A study published Monday in the journal Nature found brain changes in patients who had COVID-19, even if their illness was mild.
The study out of Britain and led by researchers at the University of Oxford is the first study to look at the potential impact of COVID-19 on the brain, NBC News reported. What made this study so different is that it included brain scans of participants both before and after they contracted the virus.
Even after a mild infection, researchers found that the overall size of patients’ brains had shrunk, and there was less gray matter in the parts of the brain that relate to smell and memory, BBC reported.
SARS-CoV-2 Brain Change Study by National Content Desk on Scribd
“We were looking at essentially mild infection, so to see that we could really see some differences in their brain and how much their brain had changed compared with those who had not been infected was quite a surprise,” the study’s lead author, Prof. Gwenaelle Douaud, told BBC.

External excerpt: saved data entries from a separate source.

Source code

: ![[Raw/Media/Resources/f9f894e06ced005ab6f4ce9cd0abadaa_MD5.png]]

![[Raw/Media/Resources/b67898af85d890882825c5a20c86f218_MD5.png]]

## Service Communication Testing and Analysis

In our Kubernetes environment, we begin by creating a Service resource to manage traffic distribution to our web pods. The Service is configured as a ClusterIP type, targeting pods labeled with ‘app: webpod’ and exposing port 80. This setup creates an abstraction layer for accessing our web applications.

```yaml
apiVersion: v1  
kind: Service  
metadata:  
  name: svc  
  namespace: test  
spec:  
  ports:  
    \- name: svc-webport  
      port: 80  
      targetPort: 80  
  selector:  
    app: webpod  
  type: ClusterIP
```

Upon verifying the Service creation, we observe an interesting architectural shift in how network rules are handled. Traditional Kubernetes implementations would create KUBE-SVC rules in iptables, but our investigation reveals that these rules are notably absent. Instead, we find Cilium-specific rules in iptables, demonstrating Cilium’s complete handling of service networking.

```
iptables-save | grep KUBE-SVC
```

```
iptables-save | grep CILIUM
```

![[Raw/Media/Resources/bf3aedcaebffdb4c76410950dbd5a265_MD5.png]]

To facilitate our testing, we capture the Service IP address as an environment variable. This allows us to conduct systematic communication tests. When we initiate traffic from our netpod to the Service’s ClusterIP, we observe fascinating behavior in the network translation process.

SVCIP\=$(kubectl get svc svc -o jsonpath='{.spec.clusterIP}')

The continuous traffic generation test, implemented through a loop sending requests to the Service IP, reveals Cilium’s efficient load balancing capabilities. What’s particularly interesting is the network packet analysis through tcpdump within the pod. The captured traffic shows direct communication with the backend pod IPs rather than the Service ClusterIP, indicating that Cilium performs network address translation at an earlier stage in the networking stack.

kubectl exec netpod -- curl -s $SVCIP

Douaud and her team used the United Kingdom Biobank, a database containing hundreds of thousands of scans from people in Britain along with pertinent medical data.
Researchers focused on 401 people between 51 and 81 years old who had tested positive for COVID-19, and invited them to have a brain scan approximately five months after contracting the virus, NBC News reported.

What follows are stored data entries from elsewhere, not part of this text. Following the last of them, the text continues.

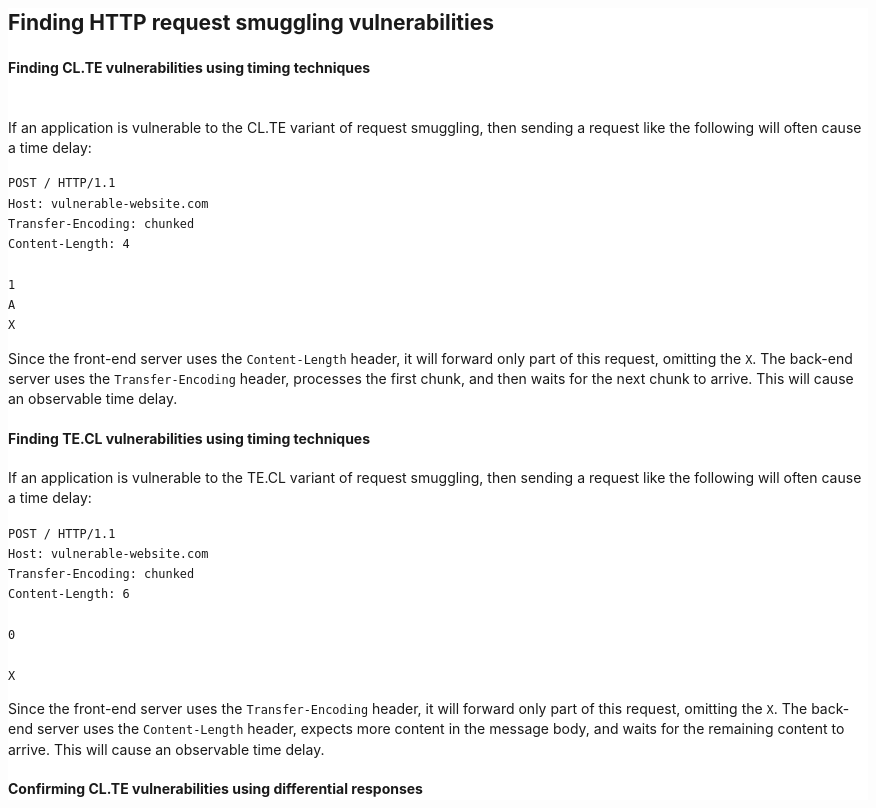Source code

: ## Finding HTTP request smuggling vulnerabilities

#### Finding CL.TE vulnerabilities using timing techniques <a href="#finding-cl-te-vulnerabilities-using-timing-techniques" id="finding-cl-te-vulnerabilities-using-timing-techniques"></a>

\
If an application is vulnerable to the CL.TE variant of request smuggling, then sending a request like the following will often cause a time delay:

```
POST / HTTP/1.1
Host: vulnerable-website.com
Transfer-Encoding: chunked
Content-Length: 4

1
A
X
```

Since the front-end server uses the `Content-Length` header, it will forward only part of this request, omitting the `X`. The back-end server uses the `Transfer-Encoding` header, processes the first chunk, and then waits for the next chunk to arrive. This will cause an observable time delay.

#### Finding TE.CL vulnerabilities using timing techniques <a href="#finding-te-cl-vulnerabilities-using-timing-techniques" id="finding-te-cl-vulnerabilities-using-timing-techniques"></a>

If an application is vulnerable to the TE.CL variant of request smuggling, then sending a request like the following will often cause a time delay:

```
POST / HTTP/1.1
Host: vulnerable-website.com
Transfer-Encoding: chunked
Content-Length: 6

0

X
```

Since the front-end server uses the `Transfer-Encoding` header, it will forward only part of this request, omitting the `X`. The back-end server uses the `Content-Length` header, expects more content in the message body, and waits for the remaining content to arrive. This will cause an observable time delay.

#### Confirming CL.TE vulnerabilities using differential responses <a href="#confirming-cl-te-vulnerabilities-using-differential-responses" id="confirming-cl-te-vulnerabilities-using-differential-responses"></a>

“To me, this is pretty convincing evidence that something changes in the brains of this overall group of people with COVID,” Dr. Serena Spudich, chief of neurological infections and global neurology at the Yale School of Medicine, who was not involved in the study, told The New York Times. “To make a conclusion that this has some long-term clinical implications for patients I think is a stretch. We don’t want to scare the public and have them think, ‘Oh, this is proof that everyone’s going to have brain damage and not be able to function.’”
While with normal aging, people lose approximately 0.2-0.3% of gray matter each year, the patients in the study lost between 0.2-2% additional gray matter between scans, and also lost more brain volume and showed more tissue damage in some areas, The New York Times reported.
The most significant loss of gray matter was in regions related to smell, but researchers said it was unclear whether that was because the virus attacked those regions, or because the cells died off from lack of use in patients who lost their sense of smell, BBC reported.
Researchers said it’s unclear whether the damage to the brain can reverse itself, USA Today reported. Douaud told the outlet she hopes to rescan the patients in a year or two to study further long-term effects.